By Maura Sullivan Hill, Team FSO staff writer
Header photo by Robin Ritoss
DETROIT, MI–Ting Cui is going to have a busy second half of the season. She’ll be competing at the Four Continents Championships and attending U.S. Figure Skating’s 2019 World Junior Team Camp, plus she’s the first alternate for the senior World Championships team.
Such an outcome seemed all but impossible on Thursday night (Jan.24), when she fell twice and failed to complete a combination in the women’s short program at the U.S. Championships. She was in 12th place heading into the long program.
But she climbed up to fifth place with a near-flawless free skate that earned a standing ovation from the crowd at the Little Caesar’s Arena in Detroit. She finished third in that segment of the competition, ahead of last year’s champion Bradie Tennell.
Cui landed a triple Lutz-triple toe and a slightly underrotated triple flip-euler-triple Salchow, alongside three other triples, a double Axel, and a double Axel-double toe combination.
“It’s one of my best programs and performances, and one with the hardest jumps I’ve done, with the triple Lutz-triple toe and the triple flip-half loop-triple Sal,” Cui said in the mixed zone after her performance. “Definitely my best program, probably in my career so far.”
Cui said she had to put the short program out of her mind to refocus for the long.
“I think I honestly just got a little mad at myself after last night,” she said. “So going into the long program, I was just so focused on each jump, making sure that I hit those landings. After the short, I just knew I had to leave it alone. That [the short program] didn’t happen, in my mind.”

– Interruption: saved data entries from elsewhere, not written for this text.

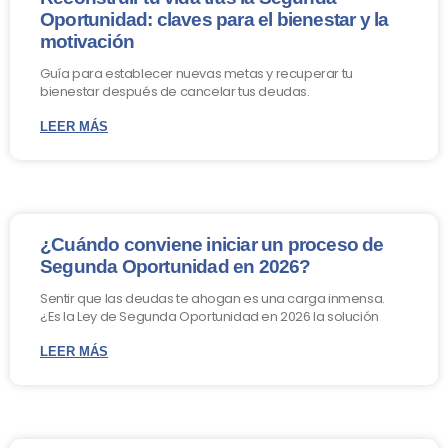
Oportunidad: claves para el bienestar y la
motivación
Guía para establecer nuevas metas y recuperar tu
bienestar después de cancelar tus deudas.
LEER MÁS
¿Cuándo conviene iniciar un proceso de
Segunda Oportunidad en 2026?
Sentir que las deudas te ahogan es una carga inmensa.
¿Es la Ley de Segunda Oportunidad en 2026 la solución
LEER MÁS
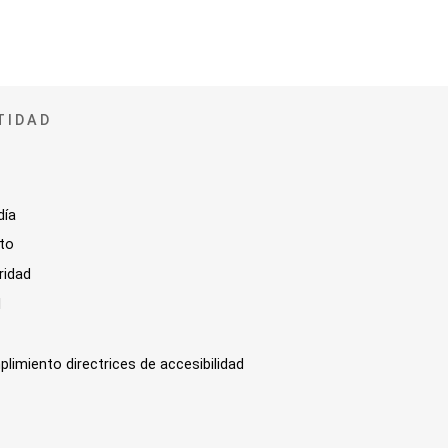
TIDAD
día
sto
ridad
l
plimiento directrices de accesibilidad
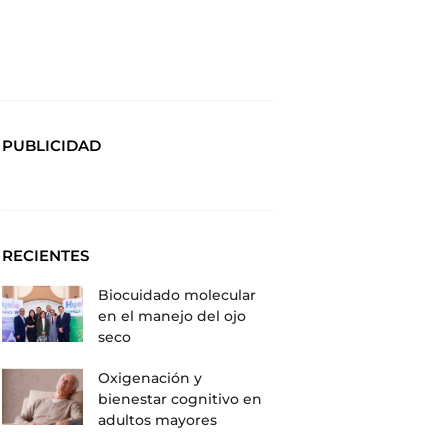
PUBLICIDAD
RECIENTES
Biocuidado molecular
en el manejo del ojo
seco
Oxigenación y
bienestar cognitivo en
adultos mayores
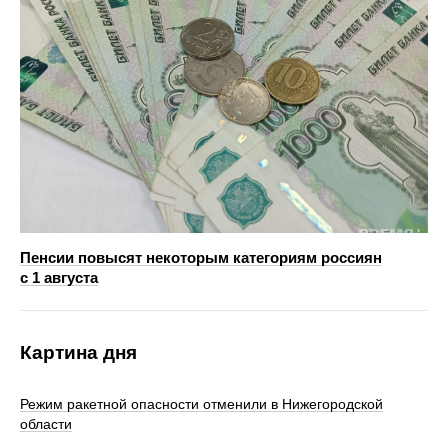
Пенсии повысят некоторым категориям россиян
с 1 августа
Картина дня
Режим ракетной опасности отменили в Нижегородской
области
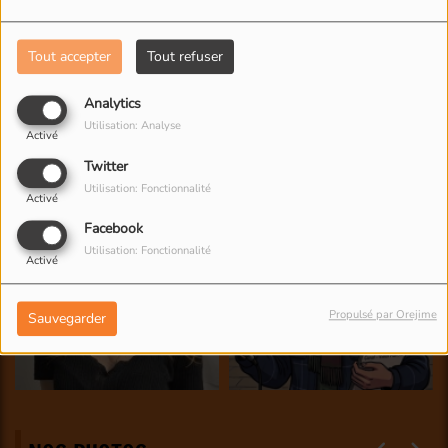
Tout accepter
Tout refuser
Analytics
Utilisation: Analyse
Activé
Twitter
Utilisation: Fonctionnalité
Activé
Facebook
Utilisation: Fonctionnalité
Activé
Propulsé par Orejime
Sauvegarder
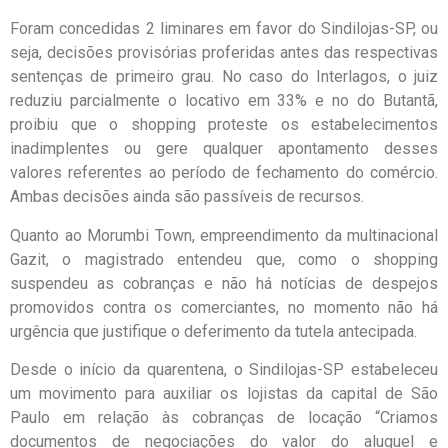
Foram concedidas 2 liminares em favor do Sindilojas-SP, ou
seja, decisões provisórias proferidas antes das respectivas
sentenças de primeiro grau. No caso do Interlagos, o juiz
reduziu parcialmente o locativo em 33% e no do Butantã,
proibiu que o shopping proteste os estabelecimentos
inadimplentes ou gere qualquer apontamento desses
valores referentes ao período de fechamento do comércio.
Ambas decisões ainda são passíveis de recursos.
Quanto ao Morumbi Town, empreendimento da multinacional
Gazit, o magistrado entendeu que, como o shopping
suspendeu as cobranças e não há notícias de despejos
promovidos contra os comerciantes, no momento não há
urgência que justifique o deferimento da tutela antecipada.
Desde o início da quarentena, o Sindilojas-SP estabeleceu
um movimento para auxiliar os lojistas da capital de São
Paulo em relação às cobranças de locação “Criamos
documentos de negociações do valor do aluguel e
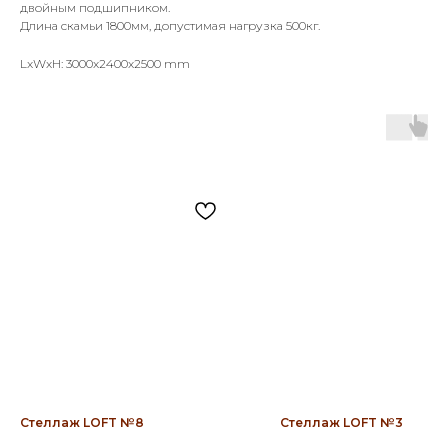
двойным подшипником.
Длина скамьи 1800мм, допустимая нагрузка 500кг.
LxWxH: 3000x2400x2500 mm
Стеллаж LOFT №8
Стеллаж LOFT №3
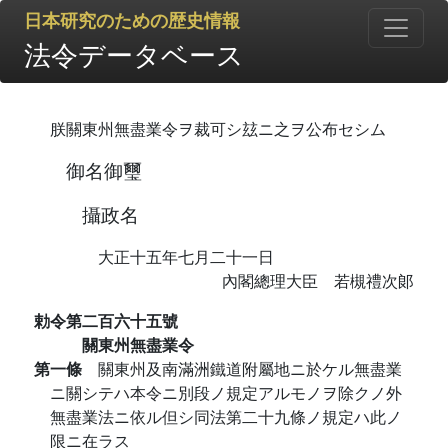
日本研究のための歴史情報
法令データベース
朕關東州無盡業令ヲ裁可シ玆ニ之ヲ公布セシム
御名御璽
攝政名
大正十五年七月二十一日
內閣總理大臣 若槻禮次郞
勅令第二百六十五號
關東州無盡業令
第一條
關東州及南滿洲鐵道附屬地ニ於ケル無盡業
ニ關シテハ本令ニ別段ノ規定アルモノヲ除クノ外
無盡業法ニ依ル但シ同法第二十九條ノ規定ハ此ノ
限ニ在ラス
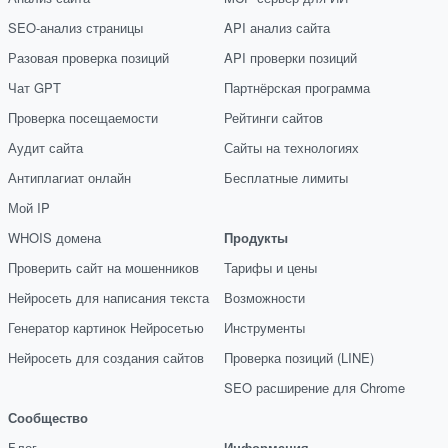
SEO-анализ страницы
API анализ сайта
Разовая проверка позиций
API проверки позиций
Чат GPT
Партнёрская программа
Проверка посещаемости
Рейтинги сайтов
Аудит сайта
Сайты на технологиях
Антиплагиат онлайн
Бесплатные лимиты
Мой IP
WHOIS домена
Продукты
Проверить сайт на мошенников
Тарифы и цены
Нейросеть для написания текста
Возможности
Генератор картинок Нейросетью
Инструменты
Нейросеть для создания сайтов
Проверка позиций (LINE)
SEO расширение для Chrome
Сообщество
Блог
Информация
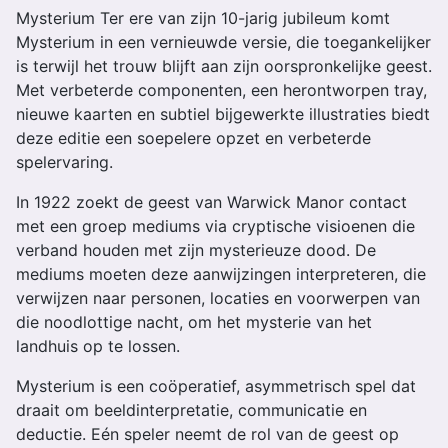
Mysterium Ter ere van zijn 10-jarig jubileum komt
Mysterium in een vernieuwde versie, die toegankelijker
is terwijl het trouw blijft aan zijn oorspronkelijke geest.
Met verbeterde componenten, een herontworpen tray,
nieuwe kaarten en subtiel bijgewerkte illustraties biedt
deze editie een soepelere opzet en verbeterde
spelervaring.
In 1922 zoekt de geest van Warwick Manor contact
met een groep mediums via cryptische visioenen die
verband houden met zijn mysterieuze dood. De
mediums moeten deze aanwijzingen interpreteren, die
verwijzen naar personen, locaties en voorwerpen van
die noodlottige nacht, om het mysterie van het
landhuis op te lossen.
Mysterium is een coöperatief, asymmetrisch spel dat
draait om beeldinterpretatie, communicatie en
deductie. Eén speler neemt de rol van de geest op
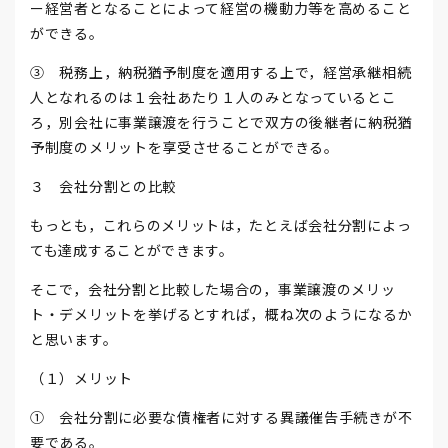
ー経営者となることによって経営の機動力等を高めること
ができる。
③ 税務上，納税猶予制度を適用する上で，経営承継相続
人となれるのは１会社あたり１人のみとなっているとこ
ろ，別会社に事業譲渡を行うことで双方の後継者に納税猶
予制度のメリットを享受させることができる。
３ 会社分割との比較
もっとも，これらのメリットは，たとえば会社分割によっ
ても達成することができます。
そこで，会社分割と比較した場合の，事業譲渡のメリッ
ト・デメリットを挙げるとすれば，概ね次のようになるか
と思います。
（１）メリット
① 会社分割に必要な債権者に対する異議催告手続きが不
要である。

After earning the bronze at the U.S. Championships at the junior level in 2018 and competing on the Junior Grand Prix in the fall, this was Cui’s senior debut at Nationals.
“The audience is so different from junior—there were so many people and I could just feel the energy of the crowd as I was finishing,” she said. “I was just so happy. And people were on their feet, too, which was really amazing.”
Cui’s performance here gives her confidence as she heads to more high-pressure, high-stakes events later in the season.
“I definitely know I can do a clean long now—it’s in me. And I think it will definitely help with my confidence going into the next competition, and next year,” she said. “I was so happy and relieved. I was really disappointed after the short program, so to be able to come back like that and do a clean long, I was so happy.”
Cui, 16, is currently splitting her time between home in Maryland, where she is a junior at Towson High School, and Colorado Springs, Colorado, where she trains with Tom Zakrajsek and Tammy Gambill. She hails from the same area as former U.S. and World Champion Kimmie Meissner and says she looks up to Meissner.
“When I was just starting skating and really getting competitive into it, Kimmie was still there, either skating herself or coaching. It was really inspiring sharing the ice with a world champion and she’s such a sweet person, too, that I really looked up to her as a person as much as a skater.”
FSO tweeted the quote and Meissner responded with a tweet of her own, saying, “I wanna cry. The feeling is mutual and watching Ting grow into that skater we all saw last night has been amazing. I can’t wait for everything to come for her!
With U.S. Champion Alysa Liu, 13, age-ineligible to compete internationally even as junior, Cui’s 5th place finish was enough to earn the two late-season assignments and alternate spot for Worlds. We’ll be seeing more from Cui even sooner than perhaps Meissner realized. Four Continents kicks off in Anaheim, Calif., on Feb. 7.